Exact copies of the lines below are the goal; any images in them are dropped.

# Saved data entries:

%%

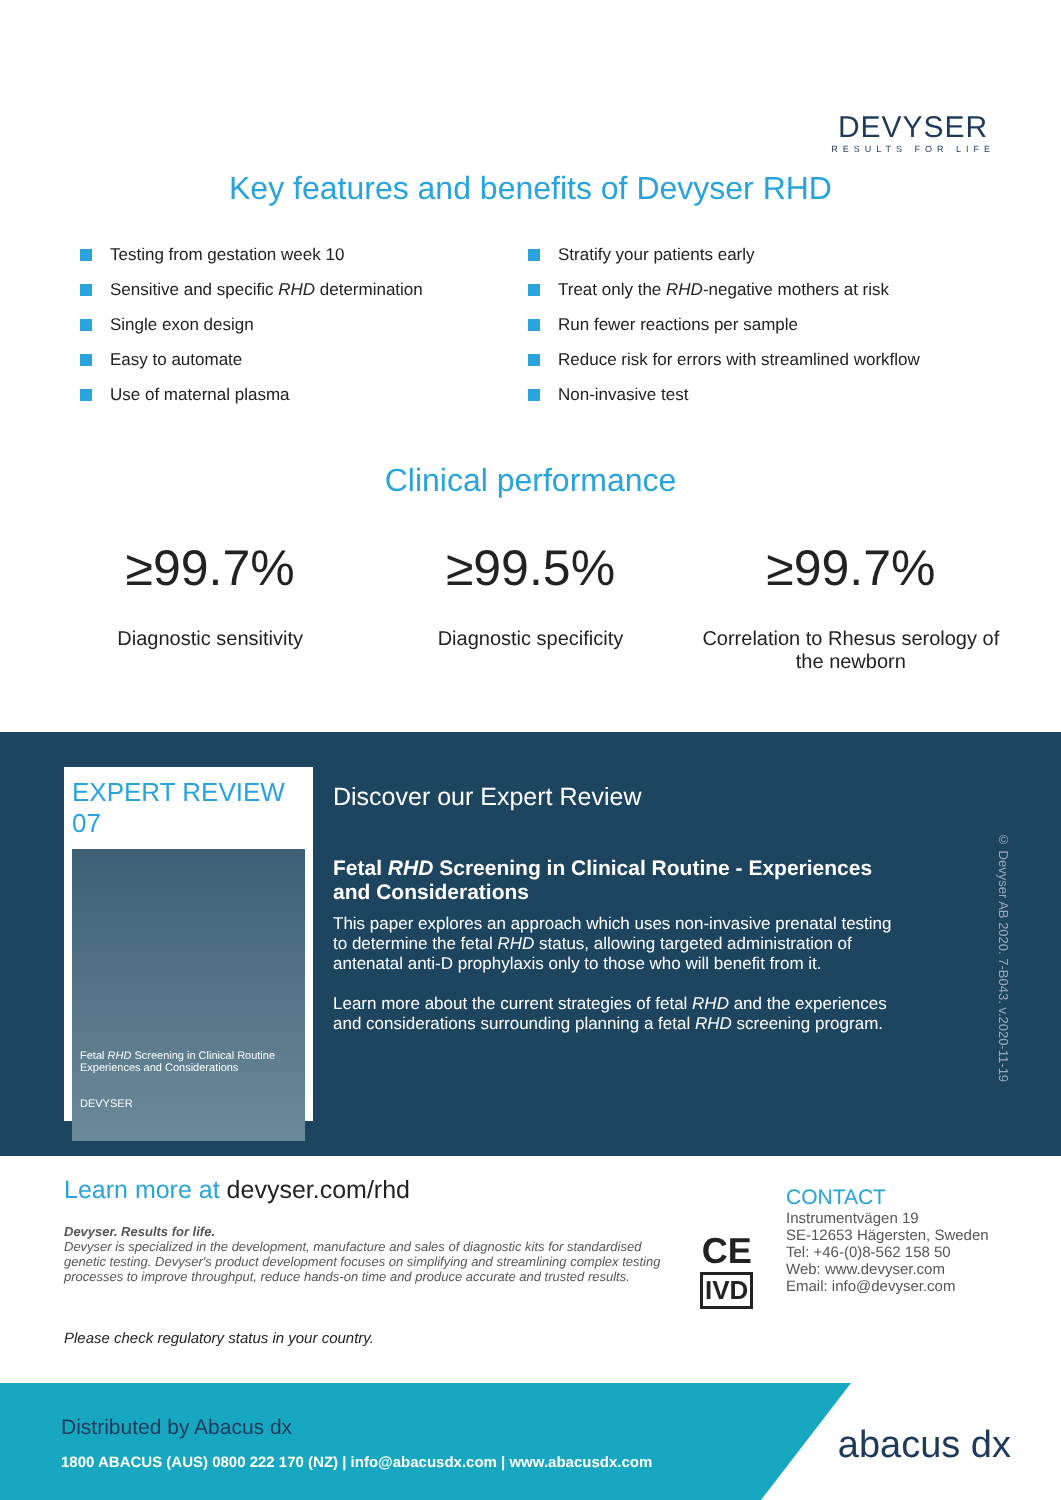DEVYSER
RESULTS FOR LIFE
Key features and benefits of Devyser RHD
Testing from gestation week 10
Sensitive and specific RHD determination
Single exon design
Easy to automate
Use of maternal plasma
Stratify your patients early
Treat only the RHD-negative mothers at risk
Run fewer reactions per sample
Reduce risk for errors with streamlined workflow
Non-invasive test
Clinical performance
≥99.7%
Diagnostic sensitivity
≥99.5%
Diagnostic specificity
≥99.7%
Correlation to Rhesus serology of the newborn
EXPERT REVIEW 07
Fetal RHD Screening in Clinical Routine
Experiences and Considerations
DEVYSER
Discover our Expert Review
Fetal RHD Screening in Clinical Routine - Experiences and Considerations
This paper explores an approach which uses non-invasive prenatal testing to determine the fetal RHD status, allowing targeted administration of antenatal anti-D prophylaxis only to those who will benefit from it.
Learn more about the current strategies of fetal RHD and the experiences and considerations surrounding planning a fetal RHD screening program.
© Devyser AB 2020. 7-B043. v.2020-11-19
Learn more at devyser.com/rhd
Devyser. Results for life.
Devyser is specialized in the development, manufacture and sales of diagnostic kits for standardised genetic testing. Devyser's product development focuses on simplifying and streamlining complex testing processes to improve throughput, reduce hands-on time and produce accurate and trusted results.
CE
IVD
CONTACT
Instrumentvägen 19
SE-12653 Hägersten, Sweden
Tel: +46-(0)8-562 158 50
Web: www.devyser.com
Email: info@devyser.com
Please check regulatory status in your country.
Distributed by Abacus dx
1800 ABACUS (AUS) 0800 222 170 (NZ) | info@abacusdx.com | www.abacusdx.com
abacus dx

%%

# TASK RESULT:
DEVYSER
RESULTS FOR LIFE
Key features and benefits of Devyser RHD
Testing from gestation week 10
Sensitive and specific RHD determination
Single exon design
Easy to automate
Use of maternal plasma
Stratify your patients early
Treat only the RHD-negative mothers at risk
Run fewer reactions per sample
Reduce risk for errors with streamlined workflow
Non-invasive test
Clinical performance
≥99.7%
Diagnostic sensitivity
≥99.5%
Diagnostic specificity
≥99.7%
Correlation to Rhesus serology of the newborn
EXPERT REVIEW 07
Fetal RHD Screening in Clinical Routine
Experiences and Considerations
DEVYSER
Discover our Expert Review
Fetal RHD Screening in Clinical Routine - Experiences and Considerations
This paper explores an approach which uses non-invasive prenatal testing to determine the fetal RHD status, allowing targeted administration of antenatal anti-D prophylaxis only to those who will benefit from it.
Learn more about the current strategies of fetal RHD and the experiences and considerations surrounding planning a fetal RHD screening program.
© Devyser AB 2020. 7-B043. v.2020-11-19
Learn more at devyser.com/rhd
Devyser. Results for life.
Devyser is specialized in the development, manufacture and sales of diagnostic kits for standardised genetic testing. Devyser's product development focuses on simplifying and streamlining complex testing processes to improve throughput, reduce hands-on time and produce accurate and trusted results.
CE
IVD
CONTACT
Instrumentvägen 19
SE-12653 Hägersten, Sweden
Tel: +46-(0)8-562 158 50
Web: www.devyser.com
Email: info@devyser.com
Please check regulatory status in your country.
Distributed by Abacus dx
1800 ABACUS (AUS) 0800 222 170 (NZ) | info@abacusdx.com | www.abacusdx.com
abacus dx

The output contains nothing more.